Source data:
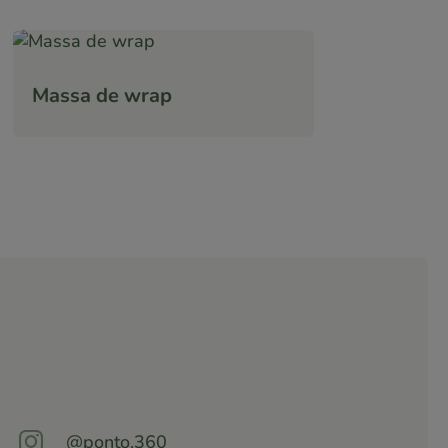
Massa de wrap

@ponto.360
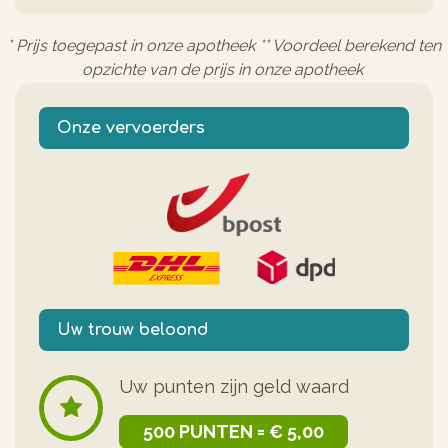
* Prijs toegepast in onze apotheek ** Voordeel berekend ten
opzichte van de prijs in onze apotheek
Onze vervoerders
Uw trouw beloond
Uw punten zijn geld waard
500 PUNTEN = € 5,00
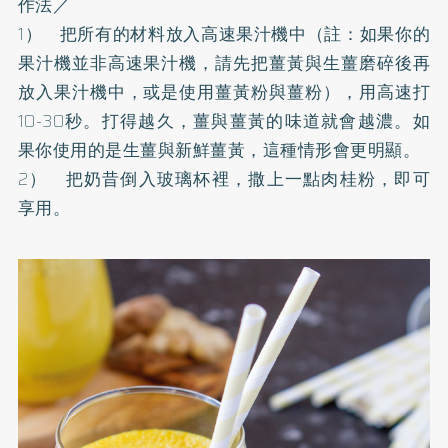
作法／
1） 把所有的材料放入高速果汁機中（註：如果你的
果汁機並非高速果汁機，請先把薑黃與生薑磨碎後再
放入果汁機中，或是使用薑黃粉與薑粉），用高速打
10-30秒。打得越久，薑與薑黃的味道就會越濃。如
果你使用的是生薑與新鮮薑黃，這種情形會更明顯。
2） 把奶昔倒入玻璃杯裡，撒上一點肉桂粉，即可
享用。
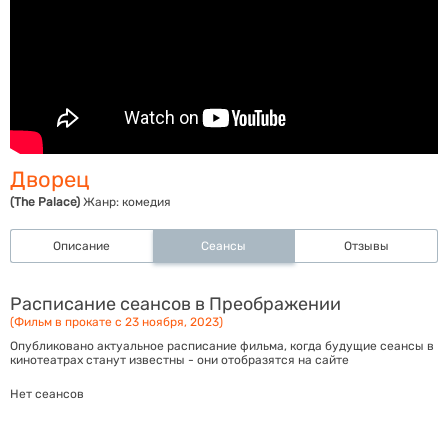
Дворец
(The Palace)
Жанр:
комедия
Описание
Сеансы
Отзывы
Расписание сеансов в Преображении
(Фильм в прокате с 23 ноября, 2023)
Опубликовано актуальное расписание фильма, когда будущие сеансы в
кинотеатрах станут известны - они отобразятся на сайте
Нет сеансов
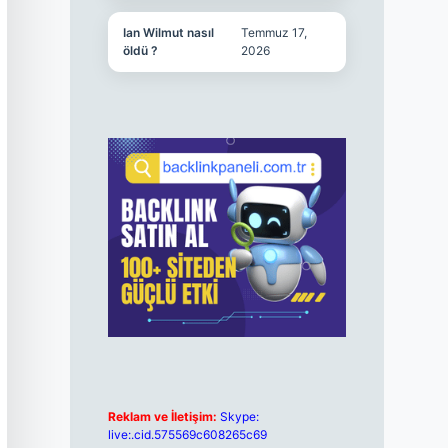
Ian Wilmut nasıl
Temmuz 17,
öldü ?
2026
Reklam ve İletişim:
Skype:
live:.cid.575569c608265c69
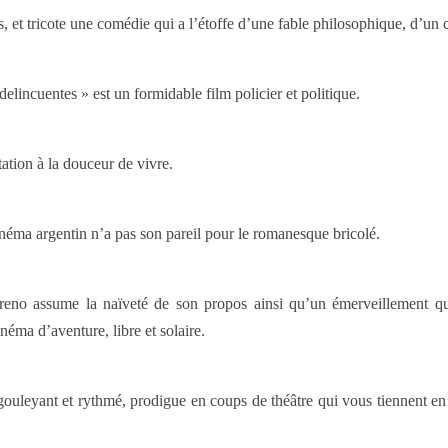
, et tricote une comédie qui a l’étoffe d’une fable philosophique, d’un
ncuentes » est un formidable film policier et politique.
ation à la douceur de vivre.
éma argentin n’a pas son pareil pour le romanesque bricolé.
eno assume la naïveté de son propos ainsi qu’un émerveillement q
néma d’aventure, libre et solaire.
o gouleyant et rythmé, prodigue en coups de théâtre qui vous tiennent 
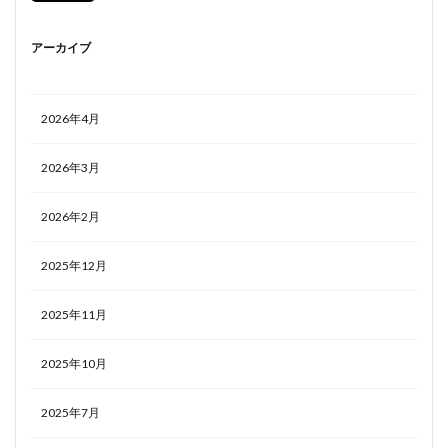
アーカイブ
2026年4月
2026年3月
2026年2月
2025年12月
2025年11月
2025年10月
2025年7月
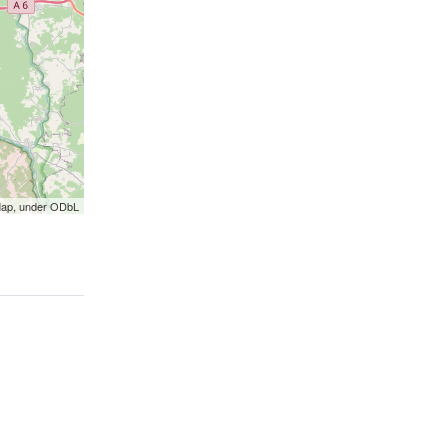
Map, under ODbL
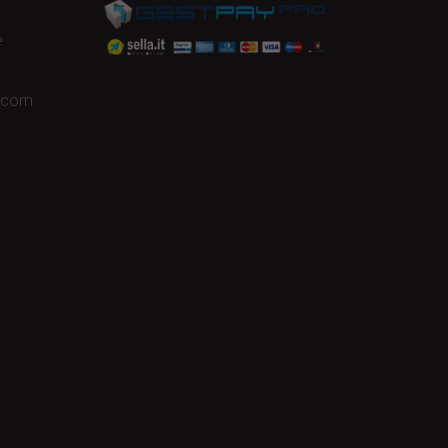
e
a.com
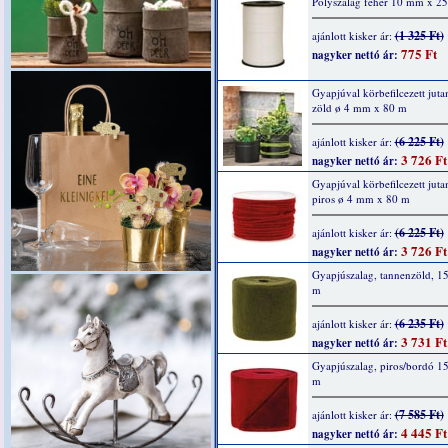
Polyszalag fehér 10 mm x 2
(1 325 Ft)
ajánlott kisker ár:
775 Ft
nagyker nettó ár:
Gyapjúval körbefilcezett jut
zöld ø 4 mm x 80 m
(6 225 Ft)
ajánlott kisker ár:
3 726 Ft
nagyker nettó ár:
Gyapjúval körbefilcezett jut
piros ø 4 mm x 80 m
(6 225 Ft)
ajánlott kisker ár:
3 726 Ft
nagyker nettó ár:
Gyapjúszalag, tannenzöld, 1
m
(6 235 Ft)
ajánlott kisker ár:
3 731 Ft
nagyker nettó ár:
Gyapjúszalag, piros/bordó 1
m
(7 585 Ft)
ajánlott kisker ár:
4 445 Ft
nagyker nettó ár:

ABOUT THIS EXERCISE: Reproduce the data word for word, excluding its pictures.

RESULT BELOW:
Massa de wrap

@ponto.360
* Prijs toegepast in onze apotheek ** Voordeel berekend ten
opzichte van de prijs in onze apotheek
Onze vervoerders
Uw trouw beloond
Uw punten zijn geld waard
500 PUNTEN = € 5,00
作法／
1） 把所有的材料放入高速果汁機中（註：如果你的
果汁機並非高速果汁機，請先把薑黃與生薑磨碎後再
放入果汁機中，或是使用薑黃粉與薑粉），用高速打
10-30秒。打得越久，薑與薑黃的味道就會越濃。如
果你使用的是生薑與新鮮薑黃，這種情形會更明顯。
2） 把奶昔倒入玻璃杯裡，撒上一點肉桂粉，即可
享用。
Дворец
(The Palace)
Жанр:
комедия
Описание
Сеансы
Отзывы
Расписание сеансов в Преображении
(Фильм в прокате с 23 ноября, 2023)
Опубликовано актуальное расписание фильма, когда будущие сеансы в
кинотеатрах станут известны - они отобразятся на сайте
Нет сеансов
Ian Wilmut nasıl
Temmuz 17,
öldü ?
2026
Reklam ve İletişim:
Skype:
live:.cid.575569c608265c69
, et tricote une comédie qui a l’étoffe d’une fable philosophique, d’un
ncuentes » est un formidable film policier et politique.
ation à la douceur de vivre.
éma argentin n’a pas son pareil pour le romanesque bricolé.
eno assume la naïveté de son propos ainsi qu’un émerveillement q
néma d’aventure, libre et solaire.
o gouleyant et rythmé, prodigue en coups de théâtre qui vous tiennent 
アーカイブ
2026年4月
2026年3月
2026年2月
2025年12月
2025年11月
2025年10月
2025年7月
Map, under ODbL
e
a.com
Polyszalag fehér 10 mm x 2
(1 325 Ft)
ajánlott kisker ár:
775 Ft
nagyker nettó ár:
Gyapjúval körbefilcezett jut
zöld ø 4 mm x 80 m
(6 225 Ft)
ajánlott kisker ár:
3 726 Ft
nagyker nettó ár:
Gyapjúval körbefilcezett jut
piros ø 4 mm x 80 m
(6 225 Ft)
ajánlott kisker ár:
3 726 Ft
nagyker nettó ár:
Gyapjúszalag, tannenzöld, 1
m
(6 235 Ft)
ajánlott kisker ár:
3 731 Ft
nagyker nettó ár:
Gyapjúszalag, piros/bordó 1
m
(7 585 Ft)
ajánlott kisker ár:
4 445 Ft
nagyker nettó ár:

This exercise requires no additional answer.